The Fourth Circuit’s Opinion

On appeal, the defendants argued that the SCA required Van Alstyne to prove actual damages as a predicate to recovering statutory and punitive damages and attorney’s fees. As noted above, prior to trial Van Alstyne had withdrawn her claim for actual damages. The Fourth Circuit agreed with the defendants’ arguments with regard to the statutory damages portion of the jury award but rejected it with regard to the award of punitive damages and attorney’s fees.

As to the award of statutory damages, the court relied heavily on the United States Supreme Court’s interpretation of the statutory damages award provision in the Privacy Act. 5 U.S.C. § 552a(g)(4)(A). Under that provision a successful plaintiff is entitled to recover actual damages, “but in no case shall a person entitled to recovery receive less than the sum of $1,000.” In Doe v. Chao, 540 U.S. 614 (2004), the Supreme Court, in interpreting this provision, concluded that proof of actual damages was a prerequisite to the recovery of statutory damages because to conclude otherwise “simply pays no attention to the fact that the statute does not speak of liability (and consequent entitlement to recovery) in a freestanding, unqualified way, but in a limited way, by reference to enumerated damages.” Id. at 621. The Fourth Circuit reasoned that as the language of the SCA was in all important respects virtually identical to the language of the Privacy Act, “[o]ur answer, it appears, should be obvious: just as the Privacy Act required proof of ‘actual damages’ as a prerequisite to recovering statutory damages, so does the SCA.”

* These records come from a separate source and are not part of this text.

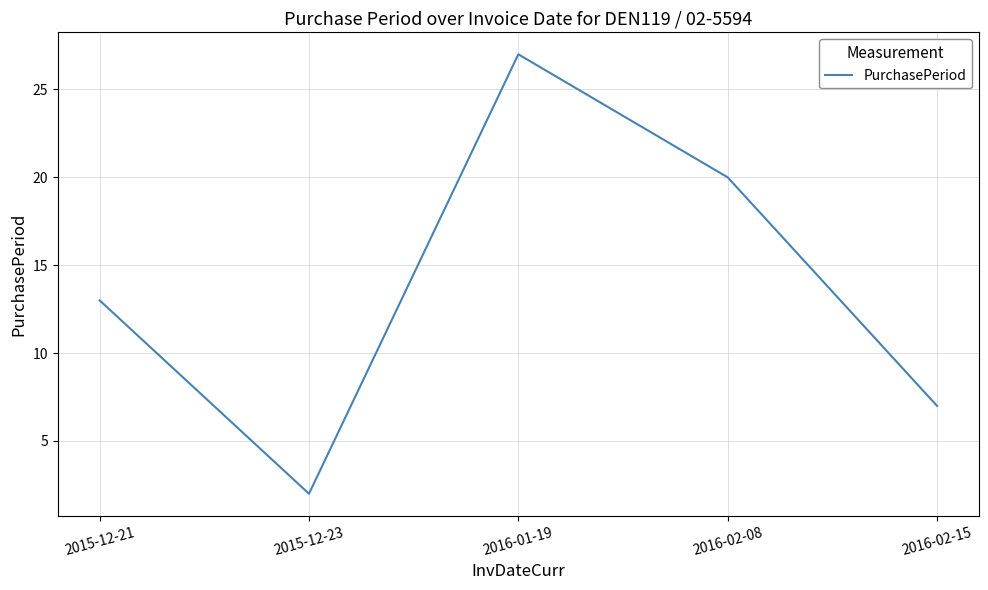

What position from the left is 2016-02-08?

4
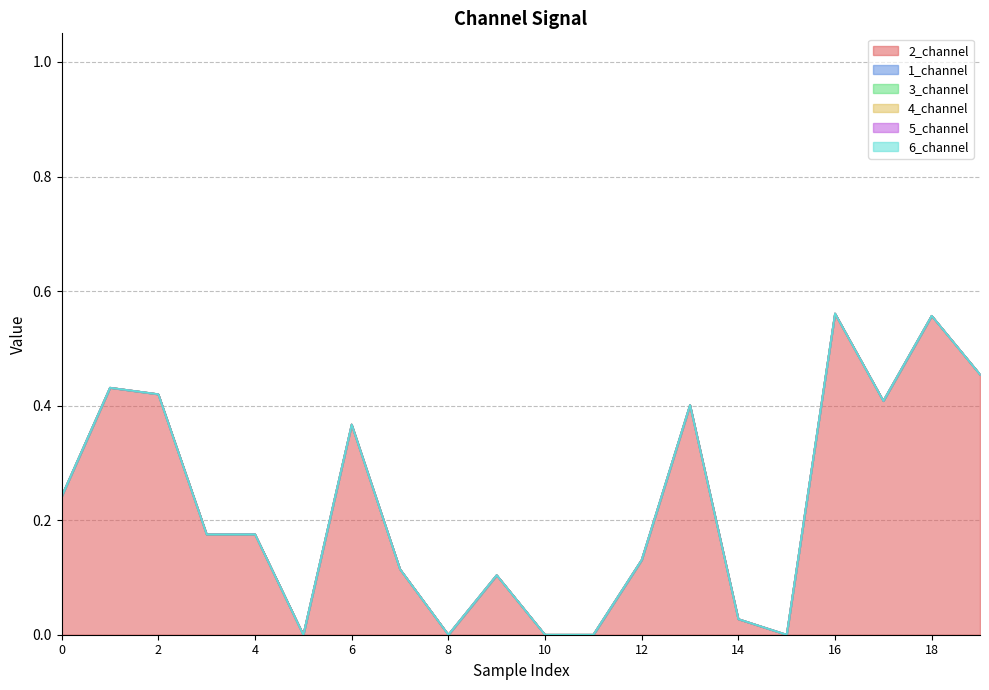

Does the chart have visible grid lines?

Yes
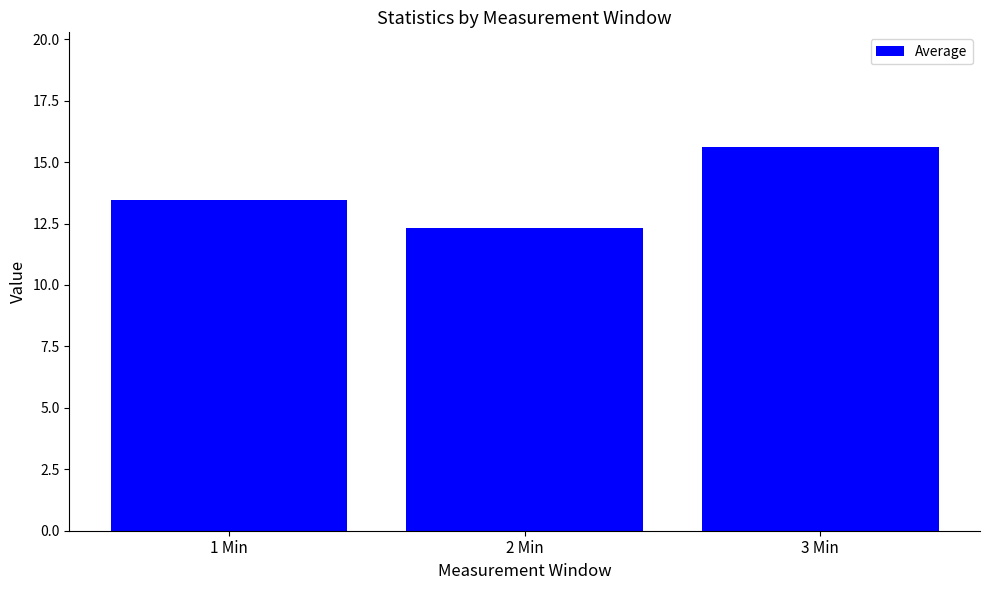

How many data points are less than 13?

1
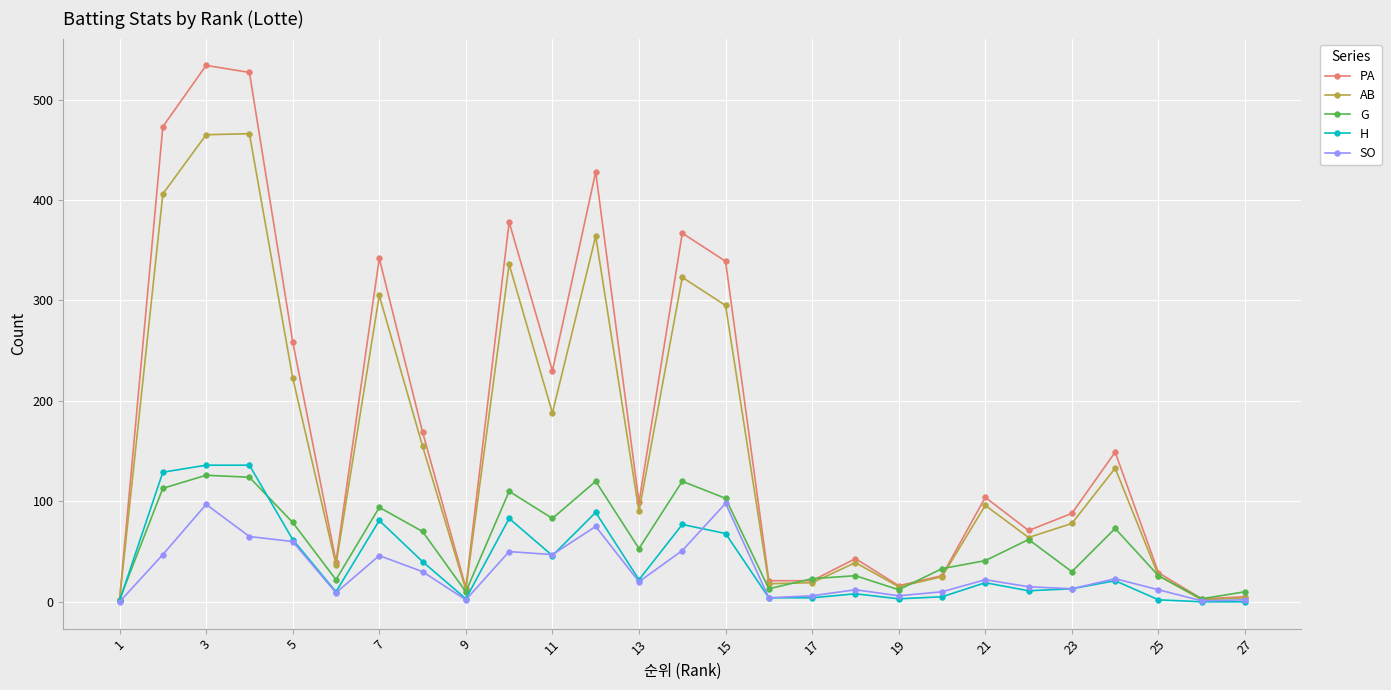

True or false: H has more than 0 interior local peaks.

True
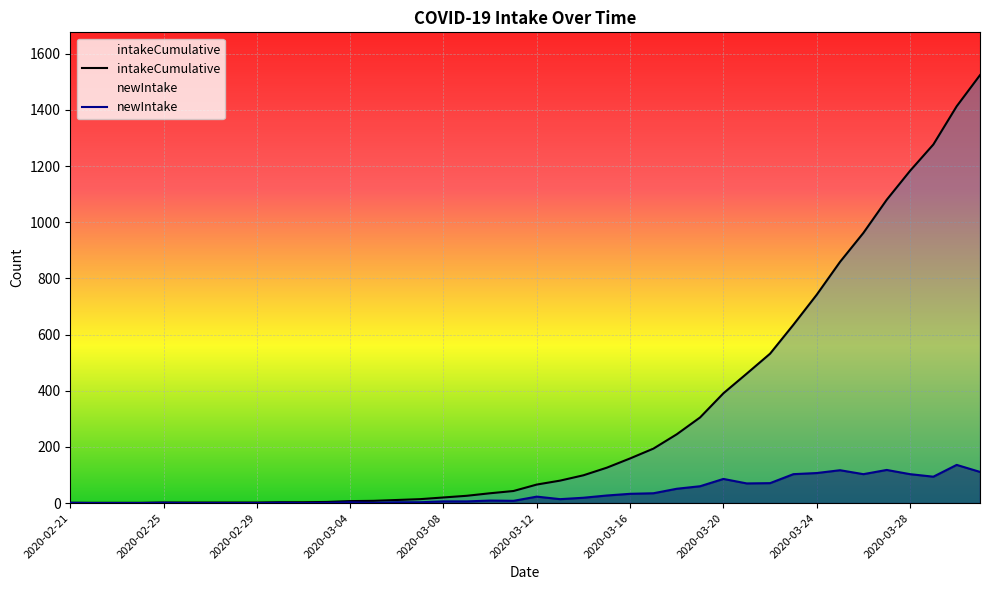

Rank the series by their maximum value, from lowest to highest.

newIntake, intakeCumulative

The court, however, reached a different conclusion with regard to Van Alstyne’s recovery of punitive damages and attorney’s fees. The court noted the general rule that, in the absence of statutory language to the contrary, punitive damages are generally not recoverable without proof of actual damages. But the court concluded that the SCA provides the requisite language for the recovery of punitive damages absent actual damages becasue the punitive damages provision’s only limitation is that the violation be “willful or intentional.” In this regard, the court noted its earlier opinions approving awards of punitive damages under the Fair Credit Reporting Act without awards of actual damages.

The court also concluded that Van Alstyne was entitled to an award of attorney’s fees. The court noted that § 2707(b)(3) authorizes such an award “apart from any requirement that damages, actual or otherwise, be recovered.”

Finally, the court remanded the matter to the district court to reconsider the amounts of the punitive damages and attorney’s fees awards in light of Van Alstyne’s lower degree of success in the matter as a result of the court’s ruling on the statutory damages issue.


Employers unaware of the SCA may be tempted to access employees’ private email accounts as part of otherwise legitimate investigations or in furtherance of otherwise legitimate business objectives. The Van Alstyne decision should serve as a reminder that accessing such accounts can have serious consequences, exposing employers to potentially heavy statutory damages and, even in the absence of proof of damages, to significant punitive damages and attorney’s fees.